Is there any know method of putting two PCI SSD's in RAID0? Or would that be ineffective as well?
 

Don't focus on the sequential speeds. Except for a few specific tasks (real-time video editing, copying large movie files from one SSD to another SSD), sequential transfer speeds are mostly irrelevant because the computer almost never needs to read/write that large amount of data that quickly.

The vast majority of the speedup from a SSD comes from its 4k read/write speeds. A decent HDD gets about 150 MB/s sequential speeds, so a SATA 3 SSD is less than 4x faster. Why then does a SSD feel so much faster? A decent HDD gets about 1.5 MB/s 4k speeds, while a SSD can hit 30-70 MB/s. That's about 20-45x faster. If you can take advantage of NCQ, the SSD can be hundreds of times faster than a hard drive at 4k read/writes.

The spec which most closely correlates to 4k speeds is IOPS. That's what you should be focusing on, not sequential speeds.

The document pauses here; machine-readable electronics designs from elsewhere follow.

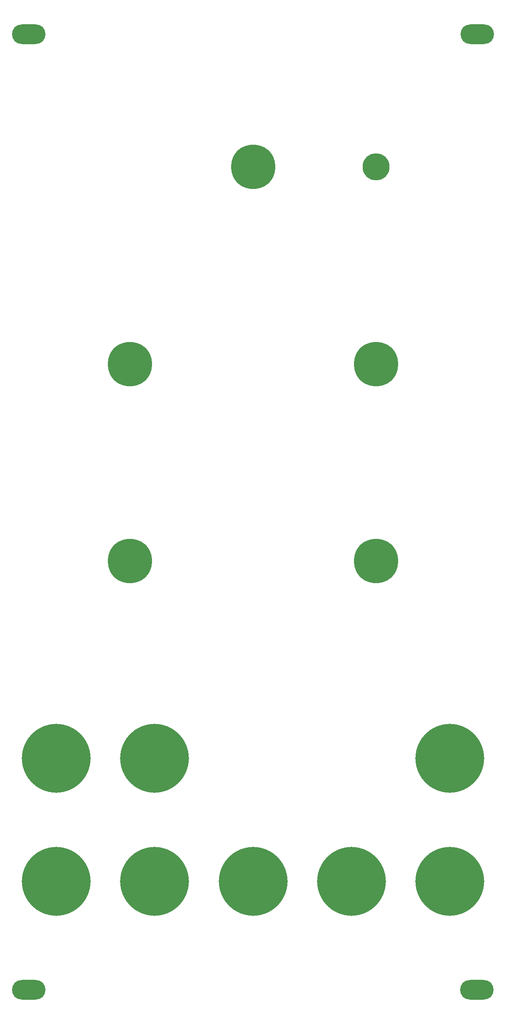
<source format=gbr>
%TF.GenerationSoftware,KiCad,Pcbnew,5.1.8-db9833491~88~ubuntu20.04.1*%
%TF.CreationDate,2020-12-01T09:53:33-05:00*%
%TF.ProjectId,mfos_vclfo_nosync-panel,6d666f73-5f76-4636-9c66-6f5f6e6f7379,rev?*%
%TF.SameCoordinates,Original*%
%TF.FileFunction,Soldermask,Bot*%
%TF.FilePolarity,Negative*%
%FSLAX46Y46*%
G04 Gerber Fmt 4.6, Leading zero omitted, Abs format (unit mm)*
G04 Created by KiCad (PCBNEW 5.1.8-db9833491~88~ubuntu20.04.1) date 2020-12-01 09:53:33*
%MOMM*%
%LPD*%
G01*
G04 APERTURE LIST*
%ADD10C,14.000000*%
%ADD11C,9.000000*%
%ADD12O,6.800000X4.000000*%
%ADD13C,5.500000*%
G04 APERTURE END LIST*
D10*
%TO.C,H20*%
X115000000Y-155000000D03*
%TD*%
%TO.C,H18*%
X35000000Y-130000000D03*
%TD*%
%TO.C,H17*%
X75000000Y-155000000D03*
%TD*%
%TO.C,H15*%
X55000000Y-130000000D03*
%TD*%
D11*
%TO.C,H14*%
X75000000Y-10000000D03*
%TD*%
D12*
%TO.C,H13*%
X29400000Y17000000D03*
%TD*%
D10*
%TO.C,H12*%
X55000000Y-155000000D03*
%TD*%
D11*
%TO.C,H11*%
X100000000Y-50000000D03*
%TD*%
D12*
%TO.C,H10*%
X120500000Y-177000000D03*
%TD*%
D10*
%TO.C,H9*%
X35000000Y-155000000D03*
%TD*%
D11*
%TO.C,H8*%
X50000000Y-90000000D03*
%TD*%
D12*
%TO.C,H7*%
X120600000Y17000000D03*
%TD*%
D10*
%TO.C,H6*%
X115000000Y-130000000D03*
%TD*%
D11*
%TO.C,H5*%
X50000000Y-50000000D03*
%TD*%
D12*
%TO.C,H4*%
X29400000Y-177000000D03*
%TD*%
D13*
%TO.C,H3*%
X100000000Y-10000000D03*
%TD*%
D10*
%TO.C,H2*%
X95000000Y-155000000D03*
%TD*%
D11*
%TO.C,H1*%
X100000000Y-90000000D03*
%TD*%
M02*

</source>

RAID-0ing SSDs doesn't help because the smallest read/write chunk is still 4k. If you RAID-0 four SSDs, then the 4k file gets broken up into four 1k chunks, and each SSD still has to read/write a 4k chunk (which contains 1k of data). In other words, the IOPS (input/output operations per second) remains the same for 4k read/writes. RAID-0 doesn't improve IOPS, so there's zero speed improvement. In fact it'll be slower than a single SSD because of the extra overhead of RAID-0.

The IOPS for most PCIe SSDs is the same as for SATA 3 SSDs - around 90k to 120k IOPS. In fact 120k IOPS isn't enough to even saturate SATA 3 at 4k read/writes (it's about 480 MB/s, and can only be approached with NCQ since the data request from the PC is slower than the data retrieval).

The newer NVMe SSDs are the first ones I've seen in a long time which significantly improve IOPS. So getting a PCIe SSD isn't enough. You need to get one with better IOPS, which probably means a NVMe SSD.